Итак, дали знать повсюду, чтобы были осторожны и строго наблюдали за дорогами. Но это не помогло, и Гаджи-Мурат ночью на 2-е число июля уже перешел между Малым Дженгутаем и Дуранги (солдаты называли этот аул Дураки) в Губденские леса, а на рассвете 3-го числа очутился уже в селении Буйнак, на почтовой дороги из Дербента в Шуру, в тылу всех наших отрядов, линий, укреплений и прочего. В тридцать часов он сделал со своими удальцами 150 верст по горам, оврагам и лесам, лавируя притом между войсками, пикетами и местным населением, между коими могли найтись и такие, что дали бы знать ближайшим русским властям.
Буйнак, столь памятный читателям тридцатых и начала сороковых годов по фантастической повести Марлинского «Амалат-бек», – аул, принадлежащий к владениям шамхала Тарковского, расположен на плоской полосе, прилегающей к берегу Каспия; аул живописно раскинулся на небольшой горке, среди садов и своими каменными саклями, двумя-тремя старинными башенками обращал внимание всякого, проезжавшего в Шуру. Здесь были почтовая станция, пост с десятком казаков для конвоирования почты и т. п. В ауле жил, управлял и пользовался доходами с него брат шамхала гвардии штаб-ротмистр Шах-Вали.

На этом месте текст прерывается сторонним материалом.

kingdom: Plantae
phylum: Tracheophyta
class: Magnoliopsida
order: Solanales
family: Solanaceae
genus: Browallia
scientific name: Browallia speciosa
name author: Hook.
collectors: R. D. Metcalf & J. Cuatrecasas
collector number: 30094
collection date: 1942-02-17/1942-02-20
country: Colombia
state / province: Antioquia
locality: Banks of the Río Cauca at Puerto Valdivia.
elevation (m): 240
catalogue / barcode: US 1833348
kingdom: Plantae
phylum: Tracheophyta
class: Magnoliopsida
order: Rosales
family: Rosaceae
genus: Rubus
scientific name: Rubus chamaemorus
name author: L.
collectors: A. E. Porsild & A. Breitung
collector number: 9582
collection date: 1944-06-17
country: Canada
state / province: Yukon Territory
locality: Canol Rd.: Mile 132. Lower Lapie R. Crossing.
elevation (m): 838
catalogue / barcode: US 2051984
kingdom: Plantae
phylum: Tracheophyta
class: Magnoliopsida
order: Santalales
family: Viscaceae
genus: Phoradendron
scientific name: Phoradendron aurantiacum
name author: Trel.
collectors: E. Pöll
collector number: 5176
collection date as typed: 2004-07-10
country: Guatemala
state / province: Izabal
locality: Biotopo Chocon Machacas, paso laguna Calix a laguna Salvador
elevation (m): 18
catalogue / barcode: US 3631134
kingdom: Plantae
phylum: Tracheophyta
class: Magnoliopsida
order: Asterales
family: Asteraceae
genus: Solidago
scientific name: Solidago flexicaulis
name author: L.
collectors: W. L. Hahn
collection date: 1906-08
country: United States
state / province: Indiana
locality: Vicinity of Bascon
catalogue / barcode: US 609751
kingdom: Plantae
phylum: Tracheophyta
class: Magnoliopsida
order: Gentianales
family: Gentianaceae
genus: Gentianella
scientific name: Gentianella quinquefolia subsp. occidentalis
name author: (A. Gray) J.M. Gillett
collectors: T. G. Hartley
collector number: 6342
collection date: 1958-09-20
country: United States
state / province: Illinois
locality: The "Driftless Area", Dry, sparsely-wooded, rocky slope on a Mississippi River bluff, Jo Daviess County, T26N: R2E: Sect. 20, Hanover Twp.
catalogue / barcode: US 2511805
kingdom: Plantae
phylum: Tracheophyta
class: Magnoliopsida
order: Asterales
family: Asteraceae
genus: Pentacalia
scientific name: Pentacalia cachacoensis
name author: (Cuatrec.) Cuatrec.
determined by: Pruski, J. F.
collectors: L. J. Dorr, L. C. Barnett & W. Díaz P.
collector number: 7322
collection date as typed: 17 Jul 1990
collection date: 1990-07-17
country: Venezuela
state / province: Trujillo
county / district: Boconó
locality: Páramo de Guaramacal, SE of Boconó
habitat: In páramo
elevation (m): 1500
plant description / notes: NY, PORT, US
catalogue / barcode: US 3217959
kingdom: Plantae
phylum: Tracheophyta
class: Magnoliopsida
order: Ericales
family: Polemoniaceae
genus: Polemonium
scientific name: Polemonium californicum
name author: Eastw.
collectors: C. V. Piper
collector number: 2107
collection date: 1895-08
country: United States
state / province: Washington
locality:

Внезапно ворвавшись в аул и прямо к дому Шах-Вали, вздумавшего защищаться, горцы самого его и несколько человек его нукеров (служителей) застрелили, весь богатый дом ограбили, а жену с пятью детьми и служанкой захватили с собой. Бросившись сначала по почтовой дороге к станции у аула Каякент, оттуда далее через Терекемейский участок Дербентского уезда в Каракайтах, где присоединил к своей партии несколько десятков местных разбойников, Гаджи-Мурат перешел в Вольную Табасарань
[29].
Князь Аргутинский, предполагая, что Гаджи-Мурат поспешит с награбленной добычей пробираться в горы, распорядился занять все известные пути, особенно тот, по которому недавно неудачно пробирались предшественники Мурата, а сам остался в ожидании дальнейших известий на Турчи-Даге.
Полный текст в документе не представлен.